Médio formato vai na contramão da atual visão mercadológica da fotografia, oferecendo um grande passo no fator “pega leve” para o fotógrafo. Faça a soma do aumento considerável de informação em seus arquivos + aumento de resolução. Pode ter certeza de que, se você faz 1.000 fotos por casamento e demora uma semana para selecionar as melhores, você vai demorar pelo menos três semanas se fizer 1.000 fotos com uma câmera de médio formato digital – e o unico jeito de contornar isso é fotografando menos. O contraponto, porém, é que você tem arquivos com mais qualidade.

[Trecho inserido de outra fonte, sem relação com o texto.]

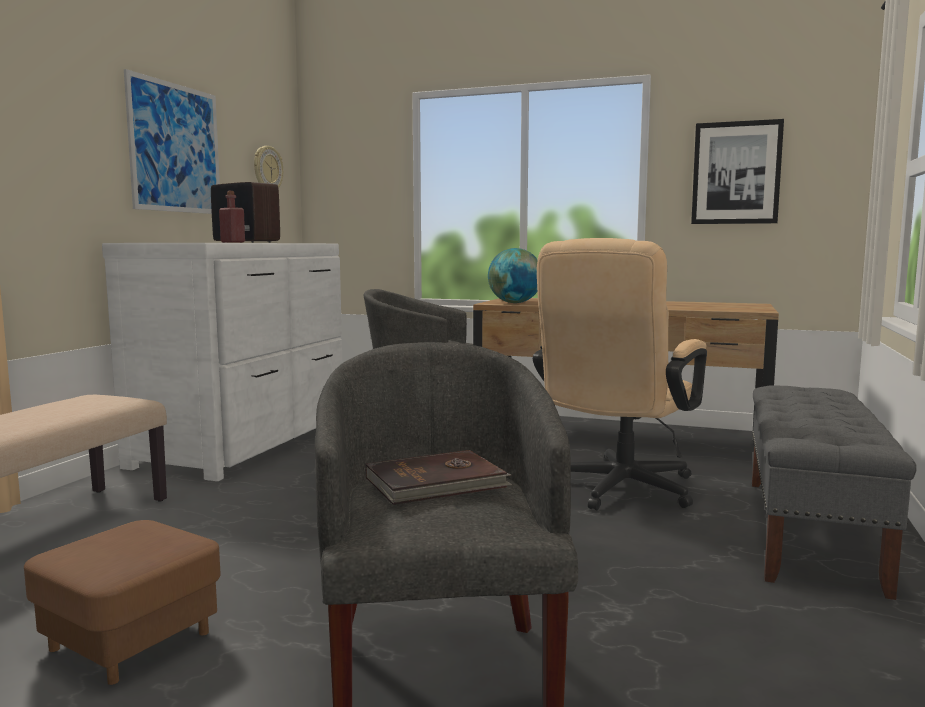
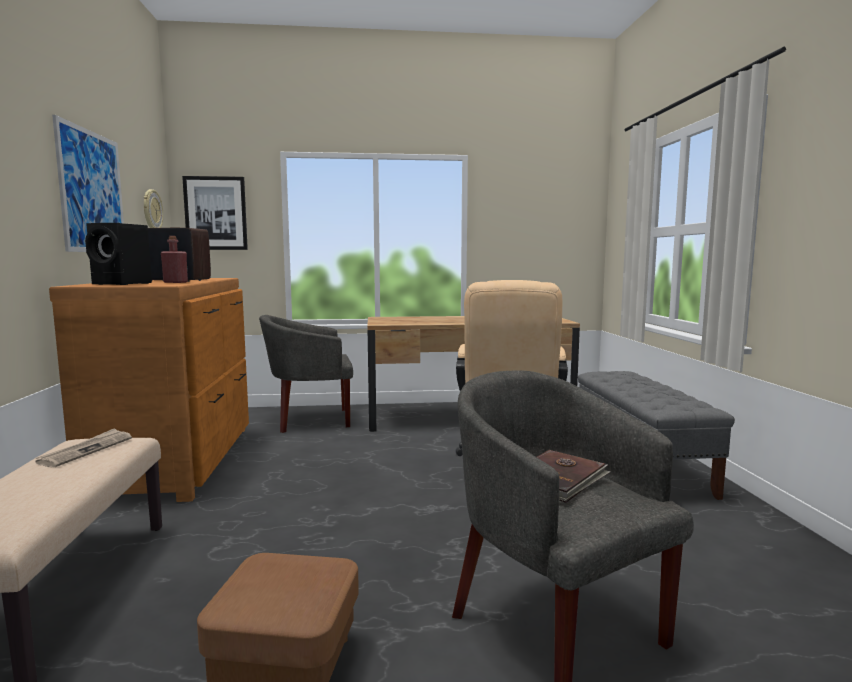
camera: 25 degrees left, 0 degrees up
(82, 402) = (86, 450): none -> newspaper
(176, 242) = (123, 284): none -> black speaker
(248, 443) = (179, 460): white dresser -> brown dresser
(515, 303) = (394, 322): globe -> none
(736, 173) = (525, 227): picture -> picture (216, 213)

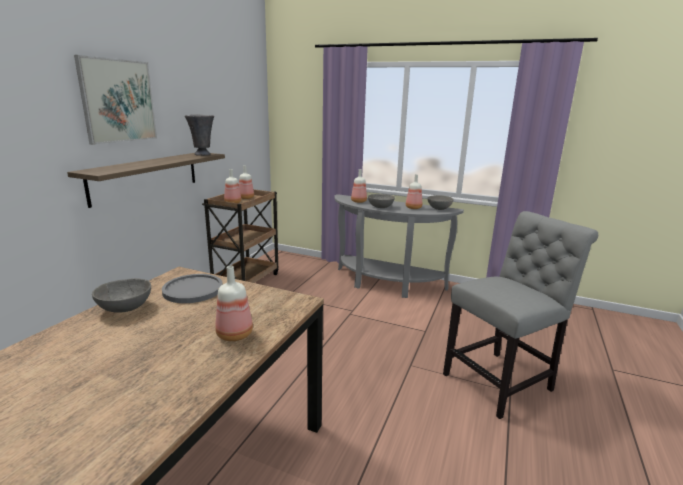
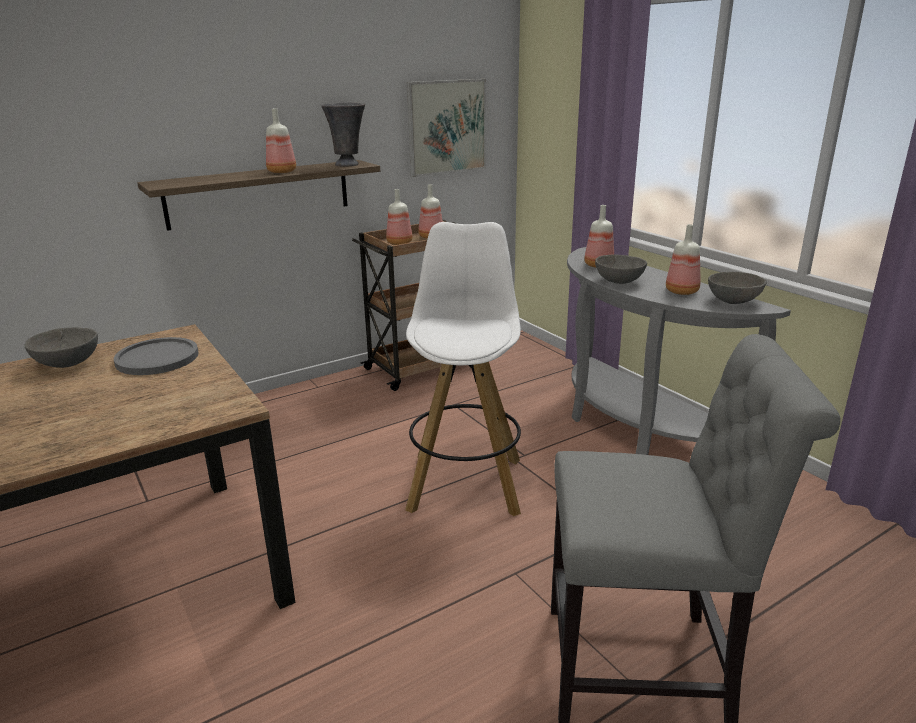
camera: 35 degrees right, 5 degrees up
(118, 101) = (216, 87): picture -> picture (447, 127)
(234, 334) = (100, 426): bottle -> bottle (282, 172)
(340, 332) = (465, 483): none -> white stool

Resumidamente, a ideia do médio formato digital não é vencer pela quantidade, e sim pela qualidade. Os fotógrafos precisam ter isso em mente pois, ao agregarem um sistema de médio formato digital ao seu trabalho, o fluxo irá ter um ritmo completamente diferente, e muitas vezes até os softwares que você utiliza serão modificados. Ou seja, esqueça fotografar aquelas sequências de dezenas de fotos para pegar a lágrima no rosto do pai do noivo no momento certo, por exemplo: o médio formato digital ainda não é para esse tipo de coisa.

Outra coisa a se levar em consideração é que as câmeras de médio formato digital não estão a par em termos de ISO alto quanto às câmeras mais “populares” atuais. Pode parecer estranho, mas a Hasselblad X1D, por exemplo, tem o desempenho em ISO 6400 pior que o da Canon EOS Rebel T3i, e é dito que a Fuji GFX 50S não tem o desempenho nem próximo nesse sentido das irmãs Fuji X – e, claro, considerando o segmento do médio formato digital, isso nunca foi uma necessidade a ser melhorada, visto que não existia a demanda. Agora, com a “popularização” desse tipo de sistema, é bem capaz dos fabricantes começarem a melhorar o desempenho de suas câmeras, mas isso não é uma realidade no momento.

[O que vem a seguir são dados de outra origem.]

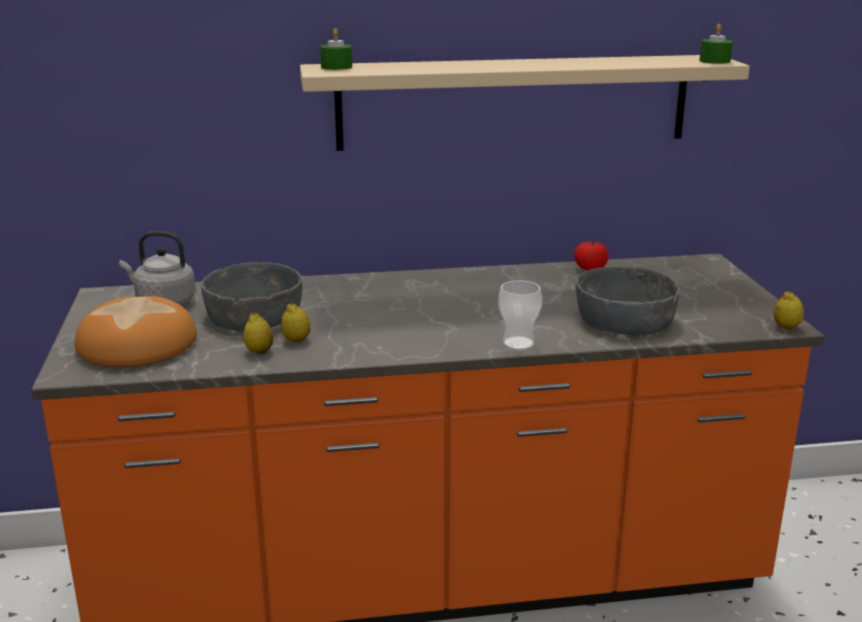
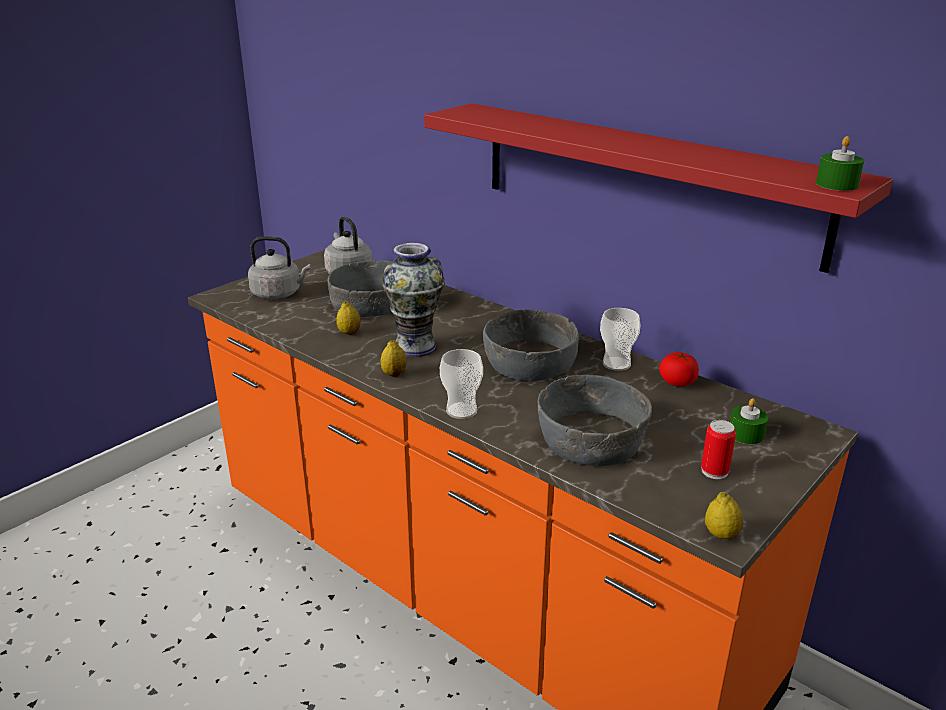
camera: 50 degrees right, 5 degrees up
(138, 343) = (279, 294): bread -> grey kettle
(259, 351) = (315, 330): lemon -> lemon (394, 374)
(336, 67) = (478, 111): green candle -> green candle (746, 434)
(377, 324) = (415, 347): none -> vase
(481, 297) = (529, 362): none -> grey bowl
(514, 102) = (643, 180): beige shelf -> red shelf
(534, 274) = (616, 364): none -> cup
(715, 302) = (714, 471): none -> can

Médio formato digital é uma realidade diferente da maioria dos fotógrafos. A questão não é ser mais difícil ou mais chato de se trabalhar, mas sim ser diferente. O fluxo atual da grande massa de fotógrafos não vai se sustentar se um deles simplesmente inserir o médio formato digital em sua bolsa de trabalho e não mudar a mentalidade. Médio formato é diferente, e como tal deve ser usado de um modo diferente – e se você não está disposto a pensar de outra maneira, talvez seja muito mais interessante investir na câmera flagship do atual fabricante que você utiliza – afinal, a médio formato digital mais barata do mercado ainda é mais cara que uma Canon EOS 1Dx Mk II, Sony A7R II ou Nikon D5.